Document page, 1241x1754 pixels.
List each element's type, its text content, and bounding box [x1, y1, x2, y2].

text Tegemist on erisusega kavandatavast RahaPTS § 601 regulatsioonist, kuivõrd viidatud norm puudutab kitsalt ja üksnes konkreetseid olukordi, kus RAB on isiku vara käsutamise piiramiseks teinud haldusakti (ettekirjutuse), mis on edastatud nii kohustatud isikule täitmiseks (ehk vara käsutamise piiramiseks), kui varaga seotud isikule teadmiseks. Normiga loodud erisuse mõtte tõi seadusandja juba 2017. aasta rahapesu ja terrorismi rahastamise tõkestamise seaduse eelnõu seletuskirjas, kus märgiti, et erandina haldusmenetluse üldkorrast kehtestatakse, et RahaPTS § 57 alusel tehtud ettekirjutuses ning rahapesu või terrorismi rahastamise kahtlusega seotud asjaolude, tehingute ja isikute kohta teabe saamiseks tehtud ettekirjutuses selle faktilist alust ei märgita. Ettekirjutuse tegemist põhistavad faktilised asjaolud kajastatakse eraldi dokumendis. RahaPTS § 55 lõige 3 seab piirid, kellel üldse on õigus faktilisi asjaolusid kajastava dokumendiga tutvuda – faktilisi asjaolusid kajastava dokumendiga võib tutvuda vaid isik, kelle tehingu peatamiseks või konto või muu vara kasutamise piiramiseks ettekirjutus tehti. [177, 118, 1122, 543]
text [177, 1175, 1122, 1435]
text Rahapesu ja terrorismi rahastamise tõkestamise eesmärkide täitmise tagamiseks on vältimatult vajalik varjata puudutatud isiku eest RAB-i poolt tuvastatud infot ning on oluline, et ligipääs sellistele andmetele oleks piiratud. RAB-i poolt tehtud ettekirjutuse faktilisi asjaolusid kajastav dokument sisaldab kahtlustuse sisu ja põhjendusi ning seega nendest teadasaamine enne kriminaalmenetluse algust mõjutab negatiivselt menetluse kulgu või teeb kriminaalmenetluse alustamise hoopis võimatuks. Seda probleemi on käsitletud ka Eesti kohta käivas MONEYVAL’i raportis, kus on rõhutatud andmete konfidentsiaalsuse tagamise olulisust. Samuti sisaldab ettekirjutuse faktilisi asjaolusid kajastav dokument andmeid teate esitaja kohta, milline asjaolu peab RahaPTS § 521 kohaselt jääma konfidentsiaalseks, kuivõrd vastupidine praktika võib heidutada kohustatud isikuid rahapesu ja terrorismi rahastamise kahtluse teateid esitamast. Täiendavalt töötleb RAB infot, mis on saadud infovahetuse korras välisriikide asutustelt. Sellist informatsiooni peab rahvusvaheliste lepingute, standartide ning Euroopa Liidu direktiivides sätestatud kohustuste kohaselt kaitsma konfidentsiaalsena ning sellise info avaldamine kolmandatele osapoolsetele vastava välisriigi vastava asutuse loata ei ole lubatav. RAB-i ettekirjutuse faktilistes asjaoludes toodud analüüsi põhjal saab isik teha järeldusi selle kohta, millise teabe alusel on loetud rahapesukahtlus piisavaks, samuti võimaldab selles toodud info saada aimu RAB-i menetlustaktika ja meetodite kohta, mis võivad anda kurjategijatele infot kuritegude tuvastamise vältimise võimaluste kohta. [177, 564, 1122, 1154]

---

Instructions to follow
Transcribe the material exactly as it reads.

Result of the exercise
Document page, 1241x1754 pixels.
List each element's type, its text content, and bounding box [x1, y1, x2, y2].

text Tegemist on erisusega kavandatavast RahaPTS § 601 regulatsioonist, kuivõrd viidatud norm puudutab kitsalt ja üksnes konkreetseid olukordi, kus RAB on isiku vara käsutamise piiramiseks teinud haldusakti (ettekirjutuse), mis on edastatud nii kohustatud isikule täitmiseks (ehk vara käsutamise piiramiseks), kui varaga seotud isikule teadmiseks. Normiga loodud erisuse mõtte tõi seadusandja juba 2017. aasta rahapesu ja terrorismi rahastamise tõkestamise seaduse eelnõu seletuskirjas, kus märgiti, et erandina haldusmenetluse üldkorrast kehtestatakse, et RahaPTS § 57 alusel tehtud ettekirjutuses ning rahapesu või terrorismi rahastamise kahtlusega seotud asjaolude, tehingute ja isikute kohta teabe saamiseks tehtud ettekirjutuses selle faktilist alust ei märgita. Ettekirjutuse tegemist põhistavad faktilised asjaolud kajastatakse eraldi dokumendis. RahaPTS § 55 lõige 3 seab piirid, kellel üldse on õigus faktilisi asjaolusid kajastava dokumendiga tutvuda – faktilisi asjaolusid kajastava dokumendiga võib tutvuda vaid isik, kelle tehingu peatamiseks või konto või muu vara kasutamise piiramiseks ettekirjutus tehti. [177, 118, 1122, 543]
text [177, 1175, 1122, 1435]
text Rahapesu ja terrorismi rahastamise tõkestamise eesmärkide täitmise tagamiseks on vältimatult vajalik varjata puudutatud isiku eest RAB-i poolt tuvastatud infot ning on oluline, et ligipääs sellistele andmetele oleks piiratud. RAB-i poolt tehtud ettekirjutuse faktilisi asjaolusid kajastav dokument sisaldab kahtlustuse sisu ja põhjendusi ning seega nendest teadasaamine enne kriminaalmenetluse algust mõjutab negatiivselt menetluse kulgu või teeb kriminaalmenetluse alustamise hoopis võimatuks. Seda probleemi on käsitletud ka Eesti kohta käivas MONEYVAL’i raportis, kus on rõhutatud andmete konfidentsiaalsuse tagamise olulisust. Samuti sisaldab ettekirjutuse faktilisi asjaolusid kajastav dokument andmeid teate esitaja kohta, milline asjaolu peab RahaPTS § 521 kohaselt jääma konfidentsiaalseks, kuivõrd vastupidine praktika võib heidutada kohustatud isikuid rahapesu ja terrorismi rahastamise kahtluse teateid esitamast. Täiendavalt töötleb RAB infot, mis on saadud infovahetuse korras välisriikide asutustelt. Sellist informatsiooni peab rahvusvaheliste lepingute, standartide ning Euroopa Liidu direktiivides sätestatud kohustuste kohaselt kaitsma konfidentsiaalsena ning sellise info avaldamine kolmandatele osapoolsetele vastava välisriigi vastava asutuse loata ei ole lubatav. RAB-i ettekirjutuse faktilistes asjaoludes toodud analüüsi põhjal saab isik teha järeldusi selle kohta, millise teabe alusel on loetud rahapesukahtlus piisavaks, samuti võimaldab selles toodud info saada aimu RAB-i menetlustaktika ja meetodite kohta, mis võivad anda kurjategijatele infot kuritegude tuvastamise vältimise võimaluste kohta. [177, 564, 1122, 1154]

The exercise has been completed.